Algo más tarde, Martha trató de recordar lo que habían hablado durante el aterrizaje, pero no pudo. Había estado tan preocupada por agarrar la mano de Lewis y escuchar su cálida voz para tranquilizarse que no había prestado atención a sus palabras.

Martha se alegró. Por fin estaban en tierra. Ya no había motivo para agarrarse a su mano.

– ¿Está bien? -se interesó él mientras desabrochaba su cinturón de seguridad.

– Sí -respondió Martha. Soltó la mano de Lewis y abrazó a Noah-. Gracias. No suelo ser tan miedosa.

– No se preocupe -dijo Lewis, y dejó a Viola en su cuna para agacharse a recoger los juguetes del suelo-. Se pasa mucho miedo la primera vez que se atraviesa una turbulencia como esa.

Mientras esperaban el equipaje en la terminal del aeropuerto, los bebés estaban inquietos. Martha se sentó. Parecía que llevaba toda la vida viajando. No sabía qué hora sería en San Buenaventura ni la diferencia horaria con Londres. Estaba cansada y le costaba un enorme trabajo mantener los ojos abiertos. Temía dormirse, así que se puso en pie y dio unos pasos mirando a su alrededor.

– Ahora entiendo por qué necesitan un aeropuerto nuevo -le dijo a Lewis, que examinaba con detenimiento el edificio-. Si no salen pronto nuestras maletas, creo que me voy a desmayar aquí mismo.

Cuando por fin finalizaron los trámites de la aduana, un agradable joven que se presentó como Elvis salió a su encuentro.

– Soy su conductor. Bienvenidos a San Buenaventura.

Martha nunca había visto llover con tanta intensidad. Apenas pudo ver el paisaje de camino a la ciudad. De pronto, Viola rompió a llorar con furia.

– No eres la única que está cansada -le susurró Martha. En momentos como ese, entendía la decisión de Lewis de no querer hijos.

Sentado en el asiento delantero, Lewis se giró y frunció el ceño.

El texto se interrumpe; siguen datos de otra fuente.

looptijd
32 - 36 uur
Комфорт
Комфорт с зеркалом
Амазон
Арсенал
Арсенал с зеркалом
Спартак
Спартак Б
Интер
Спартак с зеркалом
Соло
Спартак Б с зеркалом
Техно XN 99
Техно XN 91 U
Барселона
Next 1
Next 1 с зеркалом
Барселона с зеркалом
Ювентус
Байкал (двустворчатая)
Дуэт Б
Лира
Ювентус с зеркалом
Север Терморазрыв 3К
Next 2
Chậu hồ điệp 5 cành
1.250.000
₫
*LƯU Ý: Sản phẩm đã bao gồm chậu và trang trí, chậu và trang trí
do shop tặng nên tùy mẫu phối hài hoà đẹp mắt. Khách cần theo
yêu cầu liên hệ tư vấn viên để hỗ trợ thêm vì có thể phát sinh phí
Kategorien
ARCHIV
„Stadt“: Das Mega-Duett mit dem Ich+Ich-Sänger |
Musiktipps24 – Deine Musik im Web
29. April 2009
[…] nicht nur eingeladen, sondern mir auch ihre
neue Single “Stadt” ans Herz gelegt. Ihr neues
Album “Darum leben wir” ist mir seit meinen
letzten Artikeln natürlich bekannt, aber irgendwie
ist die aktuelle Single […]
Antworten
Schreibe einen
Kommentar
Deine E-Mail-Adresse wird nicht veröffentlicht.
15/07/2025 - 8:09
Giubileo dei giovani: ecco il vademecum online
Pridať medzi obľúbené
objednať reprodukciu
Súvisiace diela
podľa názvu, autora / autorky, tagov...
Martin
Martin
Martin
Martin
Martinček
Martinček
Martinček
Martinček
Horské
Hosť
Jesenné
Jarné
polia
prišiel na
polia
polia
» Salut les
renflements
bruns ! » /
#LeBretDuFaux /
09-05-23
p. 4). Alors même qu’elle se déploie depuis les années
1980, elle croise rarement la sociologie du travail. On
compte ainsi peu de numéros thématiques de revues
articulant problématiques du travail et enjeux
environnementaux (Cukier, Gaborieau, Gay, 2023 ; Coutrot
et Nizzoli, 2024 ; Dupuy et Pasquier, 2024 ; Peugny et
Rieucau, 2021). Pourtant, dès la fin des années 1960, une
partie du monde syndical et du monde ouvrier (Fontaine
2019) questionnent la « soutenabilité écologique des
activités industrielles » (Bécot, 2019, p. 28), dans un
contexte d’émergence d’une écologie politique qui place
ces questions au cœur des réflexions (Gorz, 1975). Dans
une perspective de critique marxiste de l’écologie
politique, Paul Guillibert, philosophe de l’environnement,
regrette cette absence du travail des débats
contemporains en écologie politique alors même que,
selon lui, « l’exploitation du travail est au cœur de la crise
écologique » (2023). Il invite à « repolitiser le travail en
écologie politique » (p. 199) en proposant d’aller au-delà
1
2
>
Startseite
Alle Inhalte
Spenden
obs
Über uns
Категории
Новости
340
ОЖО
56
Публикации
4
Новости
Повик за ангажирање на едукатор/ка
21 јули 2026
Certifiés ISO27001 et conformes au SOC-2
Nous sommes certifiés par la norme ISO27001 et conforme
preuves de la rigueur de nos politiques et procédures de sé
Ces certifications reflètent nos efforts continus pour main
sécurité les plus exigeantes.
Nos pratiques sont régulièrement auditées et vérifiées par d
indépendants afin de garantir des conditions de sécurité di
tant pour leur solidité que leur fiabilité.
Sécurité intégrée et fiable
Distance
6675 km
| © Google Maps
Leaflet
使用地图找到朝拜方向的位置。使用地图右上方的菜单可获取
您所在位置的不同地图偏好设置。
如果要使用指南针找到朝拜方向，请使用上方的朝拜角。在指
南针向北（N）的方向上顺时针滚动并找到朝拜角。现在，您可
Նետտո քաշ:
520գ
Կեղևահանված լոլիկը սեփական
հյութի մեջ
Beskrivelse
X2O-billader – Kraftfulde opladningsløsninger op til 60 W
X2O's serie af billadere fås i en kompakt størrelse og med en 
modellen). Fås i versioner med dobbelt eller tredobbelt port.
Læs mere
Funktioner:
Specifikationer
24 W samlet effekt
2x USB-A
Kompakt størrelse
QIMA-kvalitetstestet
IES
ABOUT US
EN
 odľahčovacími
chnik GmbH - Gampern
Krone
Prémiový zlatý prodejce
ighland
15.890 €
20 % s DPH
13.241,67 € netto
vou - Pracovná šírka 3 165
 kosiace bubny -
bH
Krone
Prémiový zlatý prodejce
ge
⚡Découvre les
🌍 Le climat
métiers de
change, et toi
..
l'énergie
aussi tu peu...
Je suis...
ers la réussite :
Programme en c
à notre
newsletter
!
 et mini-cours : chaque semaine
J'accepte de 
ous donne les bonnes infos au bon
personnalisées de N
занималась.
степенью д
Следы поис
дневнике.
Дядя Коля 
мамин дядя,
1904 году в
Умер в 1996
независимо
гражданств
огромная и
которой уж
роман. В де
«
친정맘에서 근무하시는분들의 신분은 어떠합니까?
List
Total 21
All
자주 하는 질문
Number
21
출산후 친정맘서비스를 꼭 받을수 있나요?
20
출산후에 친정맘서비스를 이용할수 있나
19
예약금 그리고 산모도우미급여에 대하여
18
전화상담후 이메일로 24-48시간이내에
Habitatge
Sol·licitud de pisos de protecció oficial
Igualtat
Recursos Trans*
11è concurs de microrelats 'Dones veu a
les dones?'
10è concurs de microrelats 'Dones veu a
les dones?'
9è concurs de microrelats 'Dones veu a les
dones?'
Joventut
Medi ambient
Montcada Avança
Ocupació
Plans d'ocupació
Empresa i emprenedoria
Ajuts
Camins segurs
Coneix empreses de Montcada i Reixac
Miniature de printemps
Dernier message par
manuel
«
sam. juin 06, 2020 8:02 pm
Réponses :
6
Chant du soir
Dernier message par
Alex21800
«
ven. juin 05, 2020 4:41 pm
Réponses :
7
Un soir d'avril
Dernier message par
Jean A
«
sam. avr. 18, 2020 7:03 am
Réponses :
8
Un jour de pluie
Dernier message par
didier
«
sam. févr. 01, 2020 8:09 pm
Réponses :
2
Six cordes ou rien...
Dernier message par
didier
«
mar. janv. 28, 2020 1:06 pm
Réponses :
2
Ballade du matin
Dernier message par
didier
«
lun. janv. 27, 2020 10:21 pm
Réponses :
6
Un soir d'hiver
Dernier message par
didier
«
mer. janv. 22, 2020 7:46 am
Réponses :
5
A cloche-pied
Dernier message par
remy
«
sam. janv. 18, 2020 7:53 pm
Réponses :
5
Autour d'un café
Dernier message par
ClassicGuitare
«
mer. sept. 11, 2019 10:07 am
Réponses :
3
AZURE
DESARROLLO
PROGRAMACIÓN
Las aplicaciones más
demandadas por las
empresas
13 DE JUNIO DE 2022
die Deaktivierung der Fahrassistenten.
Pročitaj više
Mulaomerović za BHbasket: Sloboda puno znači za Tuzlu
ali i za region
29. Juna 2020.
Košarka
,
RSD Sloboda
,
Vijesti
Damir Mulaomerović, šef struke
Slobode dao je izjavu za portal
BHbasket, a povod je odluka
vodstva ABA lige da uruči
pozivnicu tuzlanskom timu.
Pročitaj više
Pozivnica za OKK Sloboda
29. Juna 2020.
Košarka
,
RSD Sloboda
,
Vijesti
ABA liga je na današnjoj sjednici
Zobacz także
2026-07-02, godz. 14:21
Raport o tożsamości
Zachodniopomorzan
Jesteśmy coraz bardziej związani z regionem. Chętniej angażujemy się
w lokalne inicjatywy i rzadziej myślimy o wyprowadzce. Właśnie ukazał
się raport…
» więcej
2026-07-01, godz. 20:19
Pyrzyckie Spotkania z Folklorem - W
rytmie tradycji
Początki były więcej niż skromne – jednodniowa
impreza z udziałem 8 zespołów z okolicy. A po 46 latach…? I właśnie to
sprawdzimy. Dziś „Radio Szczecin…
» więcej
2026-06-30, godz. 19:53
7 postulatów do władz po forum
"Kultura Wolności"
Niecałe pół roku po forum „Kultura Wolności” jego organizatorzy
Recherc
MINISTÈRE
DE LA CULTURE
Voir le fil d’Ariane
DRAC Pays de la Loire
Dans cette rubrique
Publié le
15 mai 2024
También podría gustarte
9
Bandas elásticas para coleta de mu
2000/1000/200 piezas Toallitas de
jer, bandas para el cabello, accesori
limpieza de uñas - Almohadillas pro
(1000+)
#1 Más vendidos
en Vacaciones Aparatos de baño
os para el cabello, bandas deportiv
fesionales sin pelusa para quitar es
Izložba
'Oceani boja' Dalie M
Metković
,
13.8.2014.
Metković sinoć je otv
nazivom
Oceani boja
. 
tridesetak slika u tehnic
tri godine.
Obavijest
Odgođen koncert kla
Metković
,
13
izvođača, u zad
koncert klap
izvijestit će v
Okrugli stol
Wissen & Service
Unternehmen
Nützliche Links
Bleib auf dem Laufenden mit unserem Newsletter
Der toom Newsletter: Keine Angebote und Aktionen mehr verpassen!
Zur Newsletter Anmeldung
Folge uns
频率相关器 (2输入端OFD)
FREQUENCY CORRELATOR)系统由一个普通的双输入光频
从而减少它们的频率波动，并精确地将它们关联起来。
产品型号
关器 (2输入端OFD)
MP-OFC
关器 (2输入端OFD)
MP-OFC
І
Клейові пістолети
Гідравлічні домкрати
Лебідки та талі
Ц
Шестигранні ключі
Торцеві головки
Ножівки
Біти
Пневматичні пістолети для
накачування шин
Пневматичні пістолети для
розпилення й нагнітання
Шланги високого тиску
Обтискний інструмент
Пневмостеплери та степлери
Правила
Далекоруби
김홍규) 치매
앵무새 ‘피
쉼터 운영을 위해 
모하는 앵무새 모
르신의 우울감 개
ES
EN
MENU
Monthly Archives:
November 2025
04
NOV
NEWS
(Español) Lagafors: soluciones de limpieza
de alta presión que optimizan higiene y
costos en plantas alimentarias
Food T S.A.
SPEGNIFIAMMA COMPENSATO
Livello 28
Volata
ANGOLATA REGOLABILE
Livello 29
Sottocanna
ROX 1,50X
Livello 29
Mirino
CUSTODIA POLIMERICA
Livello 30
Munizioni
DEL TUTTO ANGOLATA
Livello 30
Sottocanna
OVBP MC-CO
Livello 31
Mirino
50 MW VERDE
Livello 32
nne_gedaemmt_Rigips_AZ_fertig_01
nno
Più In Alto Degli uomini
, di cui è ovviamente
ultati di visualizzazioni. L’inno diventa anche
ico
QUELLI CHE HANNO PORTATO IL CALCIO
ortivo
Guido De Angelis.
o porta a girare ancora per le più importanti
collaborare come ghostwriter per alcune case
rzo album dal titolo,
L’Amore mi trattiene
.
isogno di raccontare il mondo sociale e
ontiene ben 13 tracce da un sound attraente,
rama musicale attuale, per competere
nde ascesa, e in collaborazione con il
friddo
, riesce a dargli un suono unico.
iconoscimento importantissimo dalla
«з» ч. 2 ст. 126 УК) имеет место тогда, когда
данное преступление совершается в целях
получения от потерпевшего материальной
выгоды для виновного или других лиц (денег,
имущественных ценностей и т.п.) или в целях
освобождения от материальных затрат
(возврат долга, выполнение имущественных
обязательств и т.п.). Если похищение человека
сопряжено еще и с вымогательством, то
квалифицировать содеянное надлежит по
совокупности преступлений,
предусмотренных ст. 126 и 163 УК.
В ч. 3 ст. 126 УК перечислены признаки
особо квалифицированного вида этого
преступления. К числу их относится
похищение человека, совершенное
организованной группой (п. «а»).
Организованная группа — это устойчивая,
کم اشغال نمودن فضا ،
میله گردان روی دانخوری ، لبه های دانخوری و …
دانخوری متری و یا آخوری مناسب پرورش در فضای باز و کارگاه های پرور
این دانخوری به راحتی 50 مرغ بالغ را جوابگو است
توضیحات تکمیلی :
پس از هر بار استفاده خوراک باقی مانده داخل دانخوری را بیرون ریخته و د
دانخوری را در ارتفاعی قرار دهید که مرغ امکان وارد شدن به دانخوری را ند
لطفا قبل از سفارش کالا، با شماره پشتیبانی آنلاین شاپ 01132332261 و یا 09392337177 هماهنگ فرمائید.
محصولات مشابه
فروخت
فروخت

– ¿No puede hacer algo para que se calle? -gritó para hacerse entender.

– Puedo tirarla por la ventana, pero no creo que sea una buena idea -contestó ella irónicamente. Le dolía la cabeza. Todo lo que deseaba era dormir. En aquel momento, comenzó a llorar Noah también-. ¿Estamos cerca?

– En dos minutos llegaremos -le dijo Elvis.

Fueron los dos minutos más largos de su vida. Por fin llegaron a una casa de madera rodeada de un jardín espeso. Un amplio porche rodeaba la casa. Eso fue todo lo que Martha pudo ver mientras corrían del coche a la casa para protegerse del agua. A pesar de la escasa distancia, acabaron empapándose. Jadeante, Martha retiró el cabello mojado de su cara y se encontró frente a una mujer de aspecto maternal, no mucho mayor que ella.